▸ **Task objective**: In the passage on accounting tech in Europe, which city is Finom based in?

▸ **Document passage**:
-- Opening Marker --
Going further in Europe, the biggest participants by investment are two French fintech Pennylane (€69M in funding) and Qonto (€17M). Pennylane is a full-stack financial management and accounting tech platform and Qonto is an SME tool for everyday banking, financing, bookkeeping and spend management. There is also an Amsterdam-based company Finom, a multi-banking, accounting, and financial management tool for SMEs with a total of €16.8M in capital.
Looking into some accounting techs leading the change in Europe, there are a couple of trends that stand out the most.
First, automation in accounting is the priority. It does not mean that machines replace humans, rather enabling staff to shift their focus from mundane tasks towards true priorities. At the end of the day, the implementation of automation technology facilitates accounting processes while minimizing human error.
Second, third-party integrations provide accountants with more information to base decisions on. Businesses are now able to monitor client transactions while improving reliability and saving time on executing such functions on their own.
-- Closing Marker --
▸ **Available data**:
-- Opening Marker --
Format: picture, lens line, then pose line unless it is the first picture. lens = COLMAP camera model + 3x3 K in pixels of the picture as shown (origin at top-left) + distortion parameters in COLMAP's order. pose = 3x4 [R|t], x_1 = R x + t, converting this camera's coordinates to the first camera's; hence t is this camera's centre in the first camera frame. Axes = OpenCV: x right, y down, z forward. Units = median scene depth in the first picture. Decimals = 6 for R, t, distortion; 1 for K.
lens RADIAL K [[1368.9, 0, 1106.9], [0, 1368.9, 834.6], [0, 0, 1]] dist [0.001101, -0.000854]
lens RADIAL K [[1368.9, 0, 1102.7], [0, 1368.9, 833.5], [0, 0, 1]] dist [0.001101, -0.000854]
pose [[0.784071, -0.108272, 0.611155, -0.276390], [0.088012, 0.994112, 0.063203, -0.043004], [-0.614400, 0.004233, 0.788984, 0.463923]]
-- Closing Marker --
-- Opening Marker --
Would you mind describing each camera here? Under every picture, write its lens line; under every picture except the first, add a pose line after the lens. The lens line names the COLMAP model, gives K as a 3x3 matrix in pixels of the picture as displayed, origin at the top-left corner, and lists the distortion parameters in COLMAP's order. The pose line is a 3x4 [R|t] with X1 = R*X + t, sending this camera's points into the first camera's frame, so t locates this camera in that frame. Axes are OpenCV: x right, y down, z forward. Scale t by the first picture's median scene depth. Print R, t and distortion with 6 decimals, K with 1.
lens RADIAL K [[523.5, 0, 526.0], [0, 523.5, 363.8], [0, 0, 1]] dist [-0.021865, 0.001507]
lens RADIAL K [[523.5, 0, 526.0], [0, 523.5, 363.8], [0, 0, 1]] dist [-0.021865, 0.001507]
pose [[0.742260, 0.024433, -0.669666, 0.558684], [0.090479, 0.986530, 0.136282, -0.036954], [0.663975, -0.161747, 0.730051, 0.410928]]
-- Closing Marker --
-- Opening Marker --
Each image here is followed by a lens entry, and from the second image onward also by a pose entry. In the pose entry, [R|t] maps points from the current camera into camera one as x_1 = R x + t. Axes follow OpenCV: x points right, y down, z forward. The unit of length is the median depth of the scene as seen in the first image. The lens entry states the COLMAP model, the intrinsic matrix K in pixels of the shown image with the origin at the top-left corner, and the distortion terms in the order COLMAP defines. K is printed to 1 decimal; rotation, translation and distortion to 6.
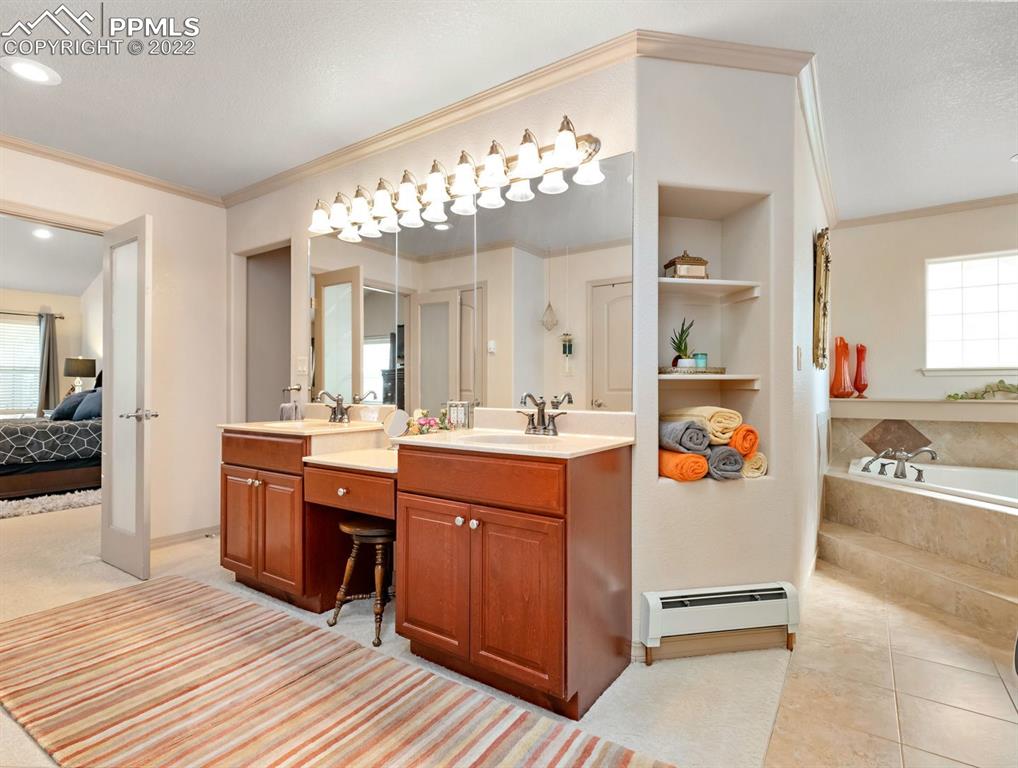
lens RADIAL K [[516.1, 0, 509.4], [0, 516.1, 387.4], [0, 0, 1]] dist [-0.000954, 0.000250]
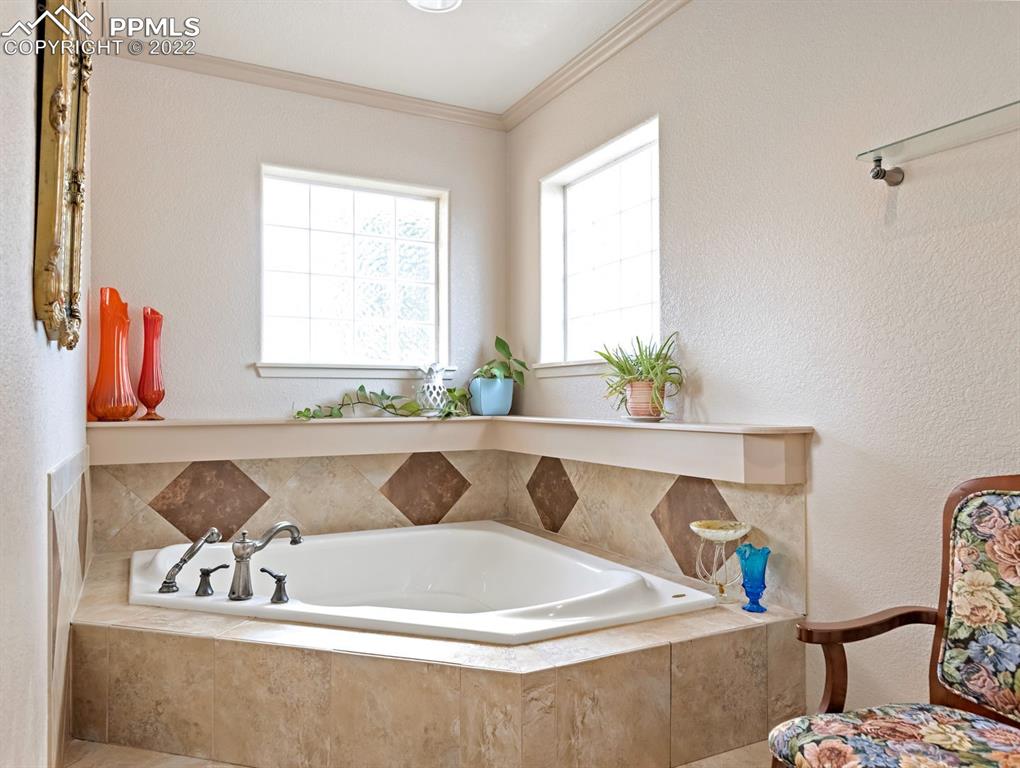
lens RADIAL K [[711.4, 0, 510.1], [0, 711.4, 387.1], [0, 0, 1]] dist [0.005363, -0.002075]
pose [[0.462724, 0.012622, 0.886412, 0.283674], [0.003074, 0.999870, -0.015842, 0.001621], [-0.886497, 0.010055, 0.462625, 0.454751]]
-- Closing Marker --
▸ **Exercise output**: Amsterdam